*** PROVIDED TEXT ***

Exactly--in addition to platinum plus type weeks, some of the fractionals at Grand Residence Club in Tahoe have very low MFs.  There are a couple of timeshare resale brokers in the Lake Tahoe area that list a number of these deeds for resale if you're looking for some examples.  Our package was a fractional at GRC and a week 52 at St Kitts.


----------



## JGo80

We just bought a similar hybrid deal 3,000 points plus a week at Ocean Pointe that converts to 4325 points for $6.81 a point MF feed approx .48 point.

I just read through this thread and other threads and it helped confirm our decision to buy this way particularly since the resale points are approximately the same priced per point. 

For the enrolled week I was wondering what the potential downsides are?  Here’s my list. 
1. Exposed to more risk from potential MF increases since its isolated to one property rather than the entire trusts. 
2. Potentially different inventory. 
3. Unable to resale to another person and keep the enrolled option. 

Anything else that I’m missing as potential negatives. 

Also a big thank you to Goldenvike and others who contributed to this thread. It should be a must read for any person consider seeing ownership.

*** End of PROVIDED TEXT ***
*** RAW DATA ***

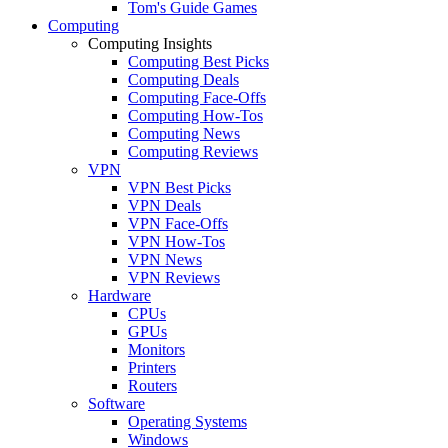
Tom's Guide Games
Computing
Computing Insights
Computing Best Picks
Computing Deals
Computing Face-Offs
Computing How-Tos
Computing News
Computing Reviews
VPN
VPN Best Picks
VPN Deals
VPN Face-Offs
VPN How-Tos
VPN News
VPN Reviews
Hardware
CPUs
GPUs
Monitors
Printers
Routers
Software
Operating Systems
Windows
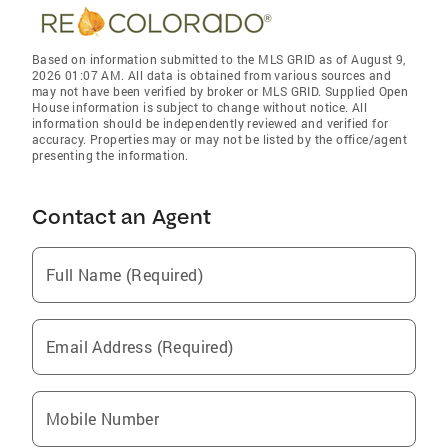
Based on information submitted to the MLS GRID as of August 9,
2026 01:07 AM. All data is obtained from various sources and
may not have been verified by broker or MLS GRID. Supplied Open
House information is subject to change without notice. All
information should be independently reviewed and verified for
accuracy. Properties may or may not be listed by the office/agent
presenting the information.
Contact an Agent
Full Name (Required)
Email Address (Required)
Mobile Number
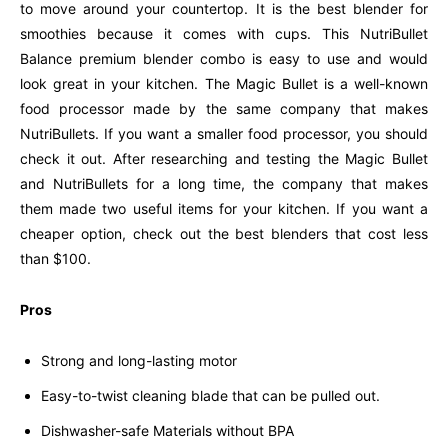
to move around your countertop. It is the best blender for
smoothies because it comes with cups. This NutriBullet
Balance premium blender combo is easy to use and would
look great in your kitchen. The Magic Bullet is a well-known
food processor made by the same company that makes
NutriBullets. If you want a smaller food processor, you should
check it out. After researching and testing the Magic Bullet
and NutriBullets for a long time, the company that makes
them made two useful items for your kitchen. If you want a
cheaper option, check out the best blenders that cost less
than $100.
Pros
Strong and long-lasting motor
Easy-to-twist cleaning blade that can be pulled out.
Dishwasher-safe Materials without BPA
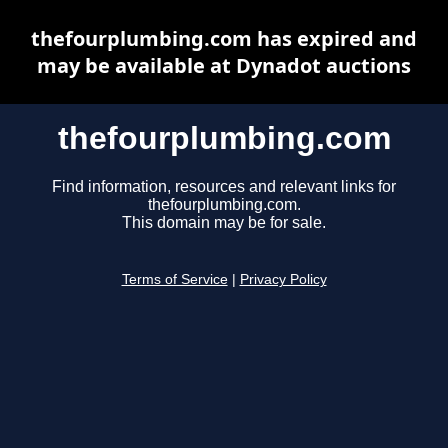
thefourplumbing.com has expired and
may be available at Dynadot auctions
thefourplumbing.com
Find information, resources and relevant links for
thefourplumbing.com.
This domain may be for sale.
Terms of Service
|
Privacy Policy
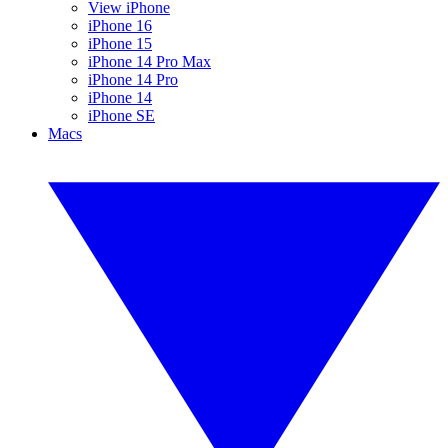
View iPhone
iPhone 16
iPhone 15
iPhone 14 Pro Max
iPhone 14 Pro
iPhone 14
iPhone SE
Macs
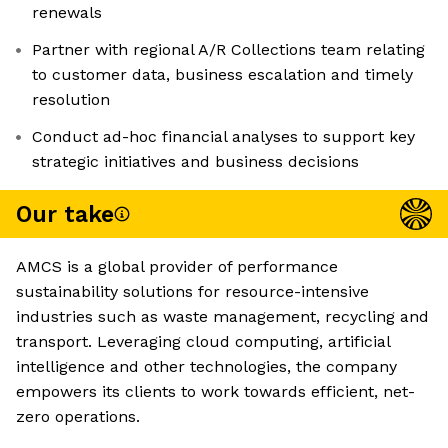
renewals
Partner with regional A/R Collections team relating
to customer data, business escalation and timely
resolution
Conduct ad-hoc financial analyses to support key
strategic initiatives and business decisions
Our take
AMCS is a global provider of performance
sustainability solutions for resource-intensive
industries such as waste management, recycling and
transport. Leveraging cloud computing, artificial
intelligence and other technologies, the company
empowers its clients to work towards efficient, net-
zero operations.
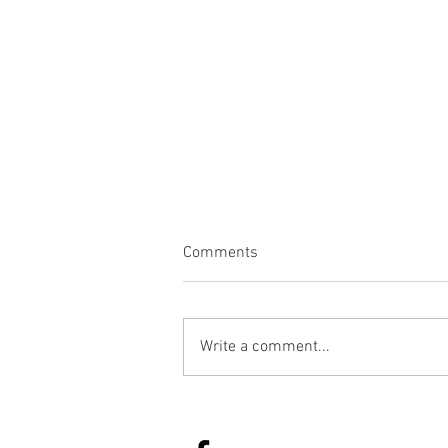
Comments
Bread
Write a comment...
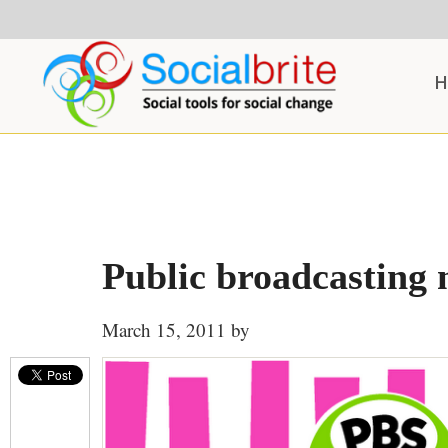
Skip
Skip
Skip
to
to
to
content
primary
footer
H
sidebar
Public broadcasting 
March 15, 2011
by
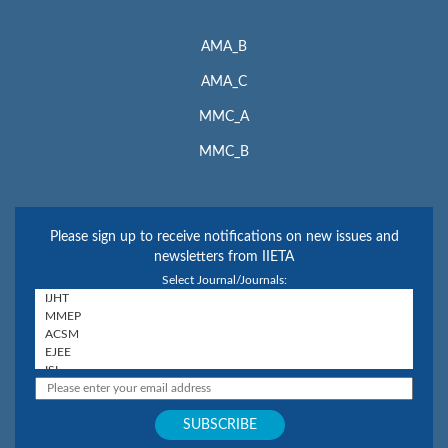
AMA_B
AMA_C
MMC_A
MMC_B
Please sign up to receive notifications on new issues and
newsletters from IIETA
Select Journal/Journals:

*** End of RAW DATA ***

• _INSTRUCTIONS_:
• a. Can you print the part of the timeshare thread that begins at "I just read" and stops after "the enrolled option.", copied word for word?
• b. Can you proceed with the timeshare thread from its last sentence, in the same forum style?

• _LIST OF ANSWERS_:
• a.
I just read through this thread and other threads and it helped confirm our decision to buy this way particularly since the resale points are approximately the same priced per point. 

For the enrolled week I was wondering what the potential downsides are?  Here’s my list. 
1. Exposed to more risk from potential MF increases since its isolated to one property rather than the entire trusts. 
2. Potentially different inventory. 
3. Unable to resale to another person and keep the enrolled option.

• b.
----------



## GoldenVIKE

JGo80 said:


> We just bought a similar hybrid deal 3,000 points plus a week at Ocean Pointe that converts to 4325 points for $6.81 a point MF feed approx .48 point.
> 
> I just read through this thread and other threads and it helped confirm our decision to buy this way particularly since the resale points are approximately the same priced per point.
> 
> For the enrolled week I was wondering what the potential downsides are?  Here’s my list.
> 1. Exposed to more risk from potential MF increases since its isolated to one property rather than the entire trusts.
> 2. Potentially different inventory.
> 3. Unable to resale to another person and keep the enrolled option.
> 
> Anything else that I’m missing as potential negatives.
> 
> Also a big thank you to Goldenvike and others who contributed to this thread. It should be a must read for any person consider seeing ownership.



This is awesome to see other new owners getting benefit from this thread!  The MVCI salespeople have a monopoly on information vs. their marks (i mean customers) so if this helps some of those customers be more educated and get better deals, then that's great!  As to the risks:

1. agree in concept but the trust MFs are so high, this seems a pretty low overall risk.
2. not sure what you mean by this.  when you convert an enrolled week to points, those points work exactly as DC trust points would work.
3. i don't think resale value should ever be factored in when buying a TS (just assume $0)

The only other major drawback i see of an enrolled week vs. trust points is potential exposure to property losses (special assessments) that are more pronouced for individual resort ownership and more diluted for trust ownership.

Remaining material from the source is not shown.